Friday, July 28, 2006

at 5:32pm darling left her office and come over to my house to spend the weekend to celebrate our 6 month anniversary.. i wasnt very happy becos she hurt me and i was really very upset as u can see in the earlier post of the day..

aniway i bathed and was waiting at home for her.. but after awhile i got worried for her dont know why.. and also becos her hp was cut off so if anything happens she cant contact me too.. so i decided to go out and wait for her so at 6+pm i went out to wait for darling at the hdb blocks.. well at around 7pm.. i saw her walking pass the hdb block.. so i followed on behind her.. actually want to give her a shock.. but in the end i just kept looking at her back view.. somehow i feel shes so pretty at the sametime she was very funny also.. becos she keep looking around.. lol..

at the same point.. the anger that i've got start to melt off.. well after following her for awhile she suddenly happen to turn her head back for a sec.. lol but she turned back.. then she turn back again in shock to realise that im actually behind her.. she showed a expression that makes me feel all the waiting was worth it.. and that smile and sweetness made me totally forgotten about all my anger..
▬▬▬▬▬▬
● **GIVEN INSTRUCTION 1**: List every clock time mentioned in the anniversary blog post above.
● **GIVEN INSTRUCTION 2**: Please continue the anniversary blog post from its final sentence, keeping its casual style.

● **Extracted data entries**:
▬▬▬▬▬▬
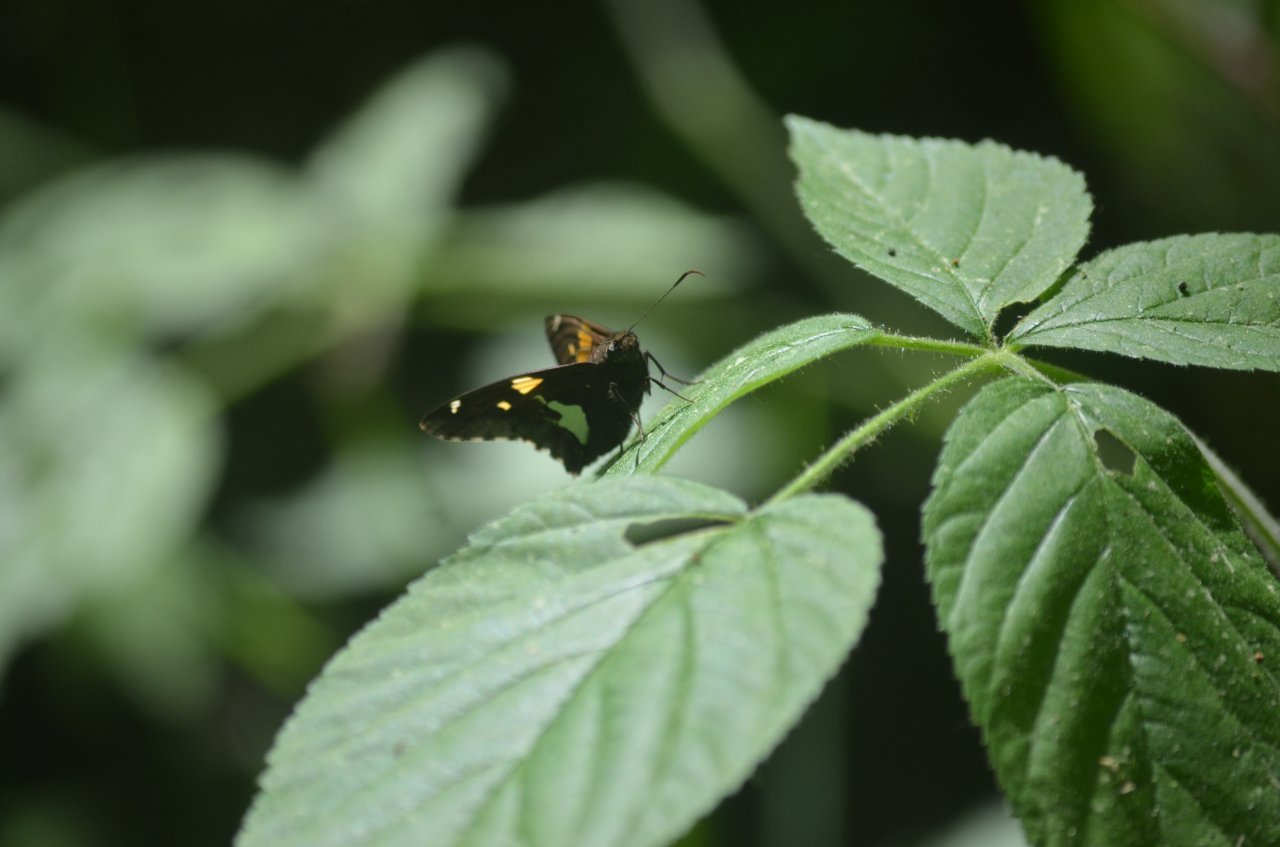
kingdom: Animalia
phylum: Arthropoda
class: Insecta
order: Lepidoptera
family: Hesperiidae
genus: Epargyreus
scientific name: Epargyreus clarus
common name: Silver-spotted Skipper
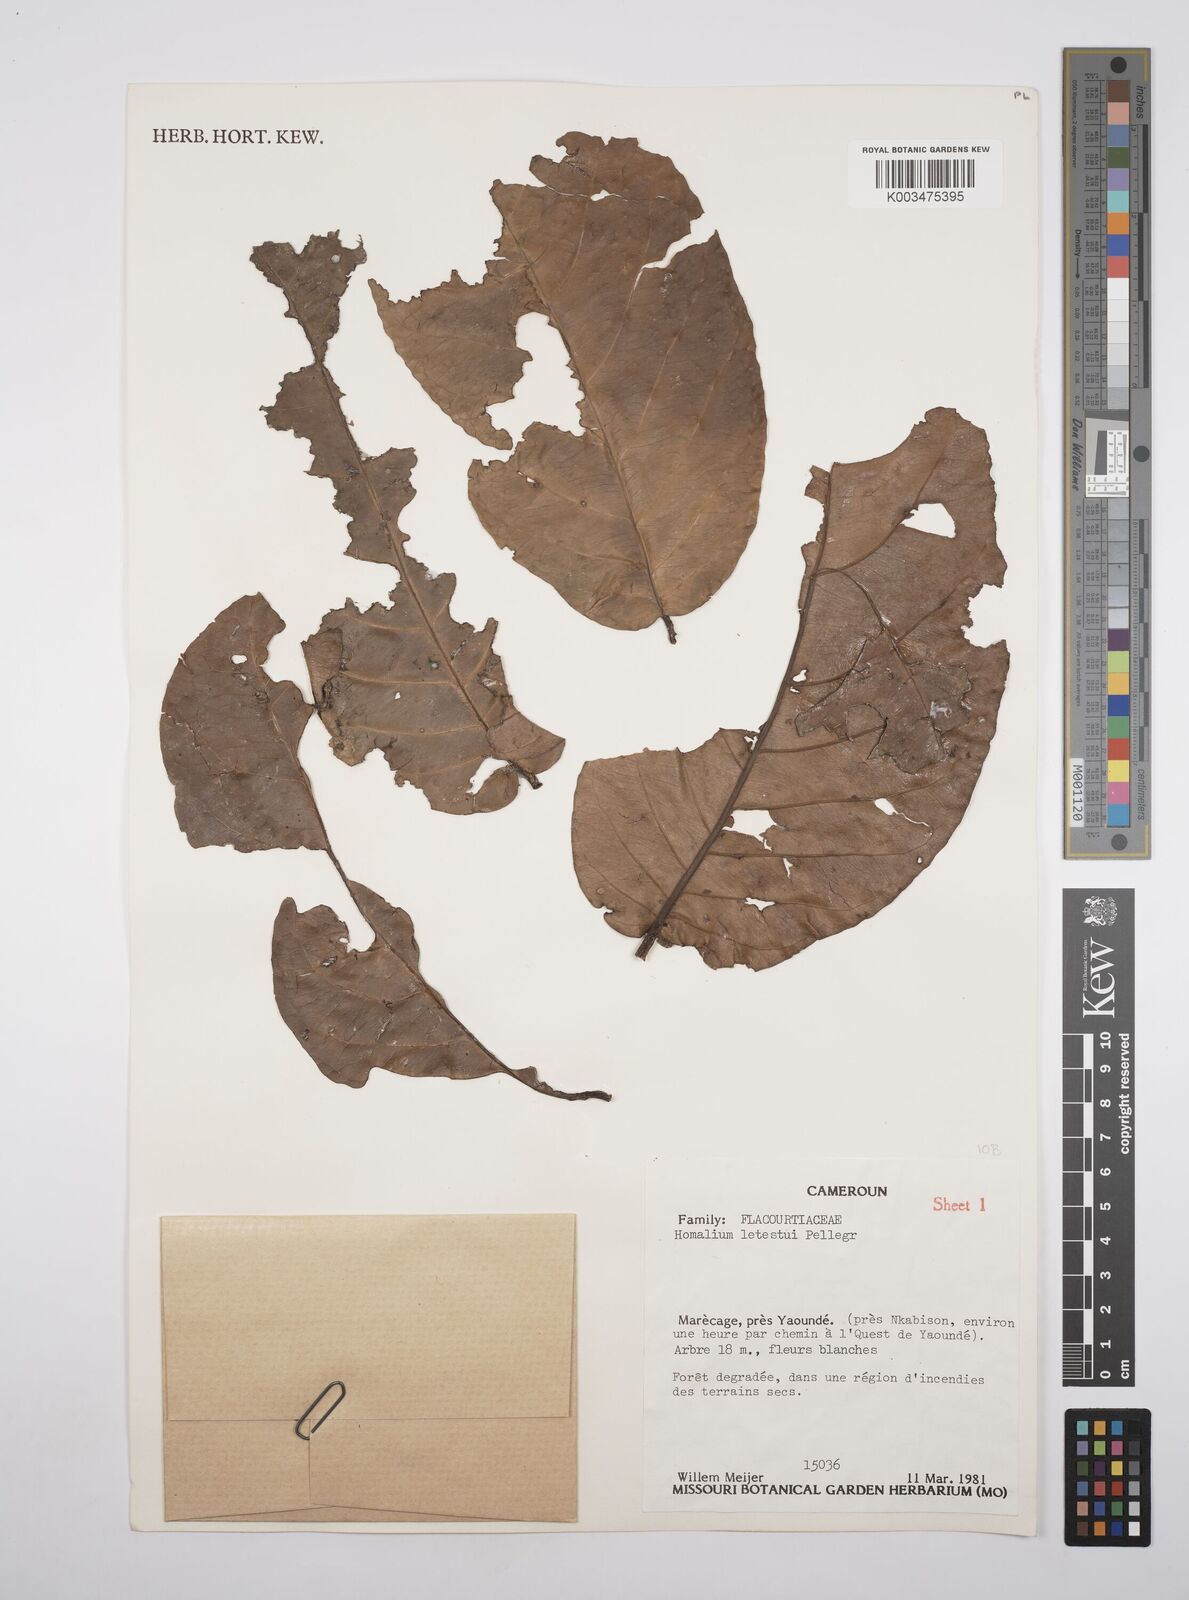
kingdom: Plantae
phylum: Tracheophyta
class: Magnoliopsida
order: Malpighiales
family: Salicaceae
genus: Homalium
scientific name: Homalium letestui
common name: African homalium
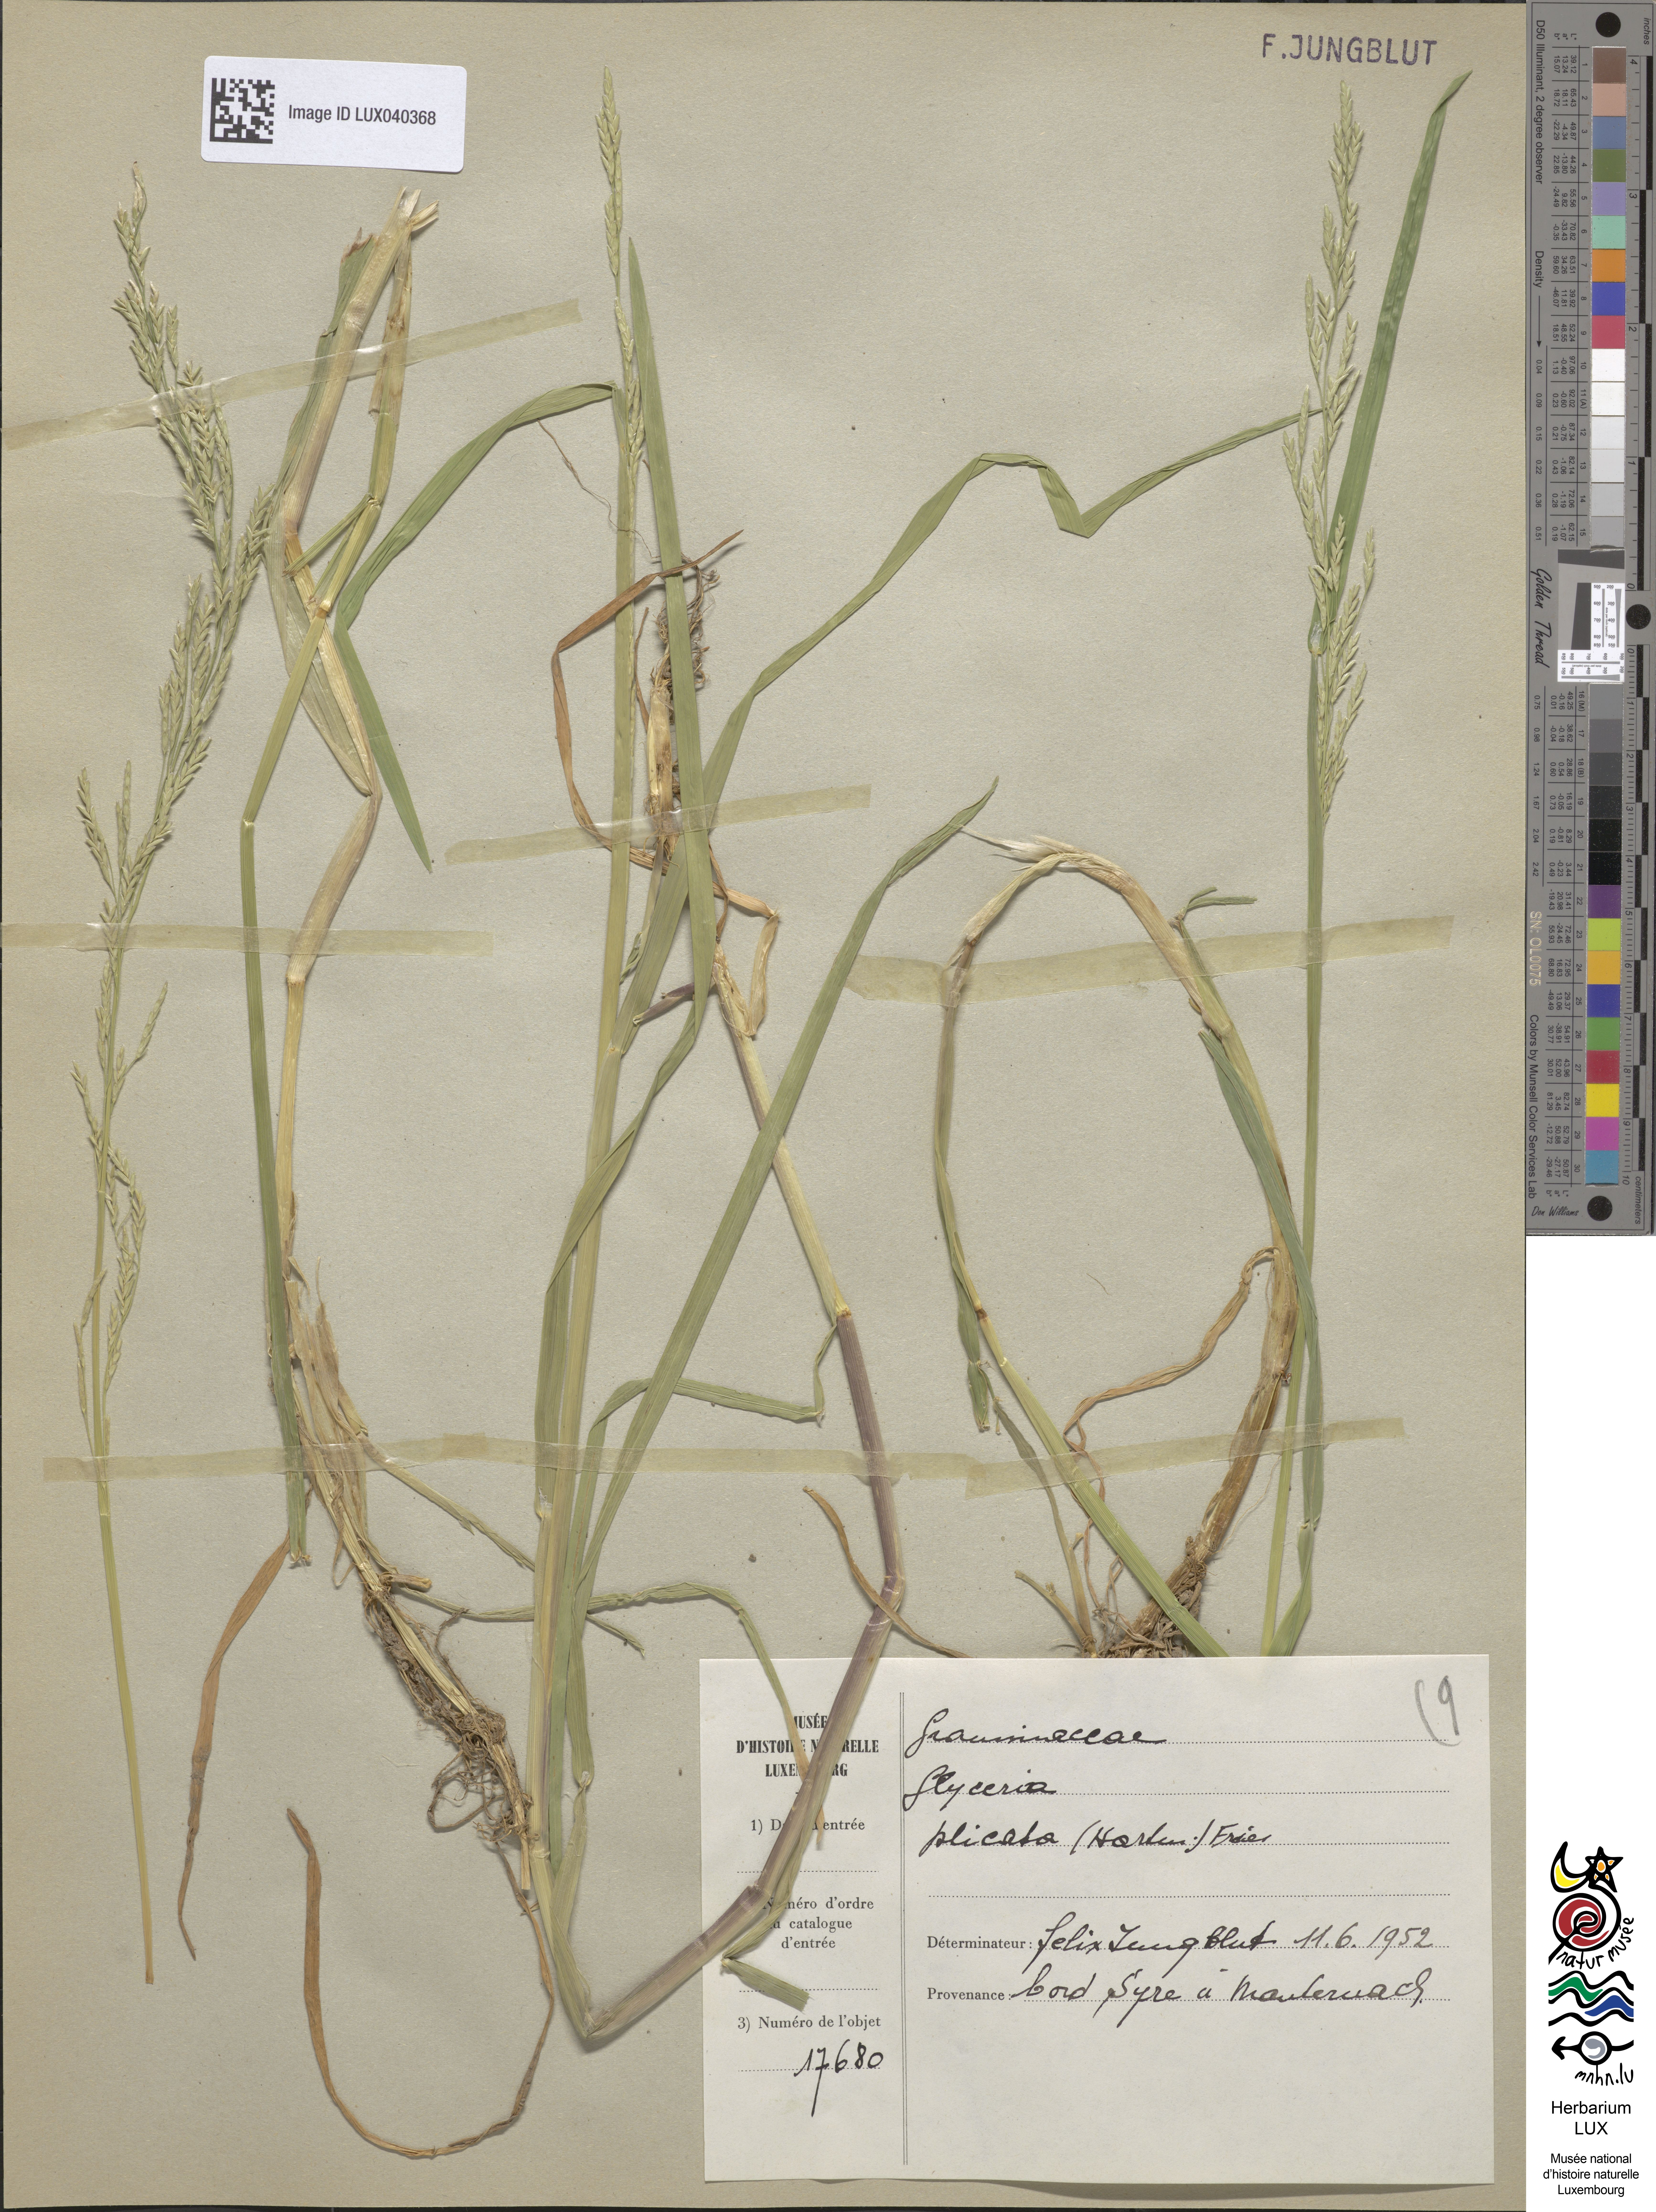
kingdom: Plantae
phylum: Tracheophyta
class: Liliopsida
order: Poales
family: Poaceae
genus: Glyceria
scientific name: Glyceria notata
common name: Plicate sweet-grass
▬▬▬▬▬▬
● **EXPECTED OUTPUT 1**: 5:32pm, 6+pm, 7pm

● **EXPECTED OUTPUT 2**:
after that when we're in my room.. she keep saying sorry to me for hurting me and such.. her sincerity made me felt loved onces again.. at this point of time i feel so happy and blessed to have her as my darling.. i simply love her so deeply..

- i hate cold blooded girls *
10:18 PM


sighs.. just came back from school.. these days i've been so freaky zombie in school.. just like a walking dead.. my body is in school but my mind doesnt seem to be here.. its drifting around.. thinking of all the countless problems i have and how to face/solve them..

haiz.. just read dar's blog.. it really made me felt speechless.. i really got nothing to say.. i guess im really stupid.. actually whenever when i had problems with darling my classmates can guess it out just by the look of me.. and my attitude.. i get irritated easily when they bug me.. example asking me to let them copy answers and stuffs.. but i didnt flare up at them just kinda show that irritated face and crap.. sighs.. but i got to thanks them for being able to bare with my 'attitude' in class.. sighs.. they did advised me to end this relationship with her since it isnt fair to myself and im just feeling so upset often due to the quarrels and restrictions.. sighs but i always never.. i admit that i really felt like ending this misery at times.. but somehow i just couldnt do it.. prolly cos i cant bare to do so and i also dont want to hurt her.. but most importantly im serious towards her.. so the only solution to make things better is to give in to her and try to avoid quarrels as much as possible..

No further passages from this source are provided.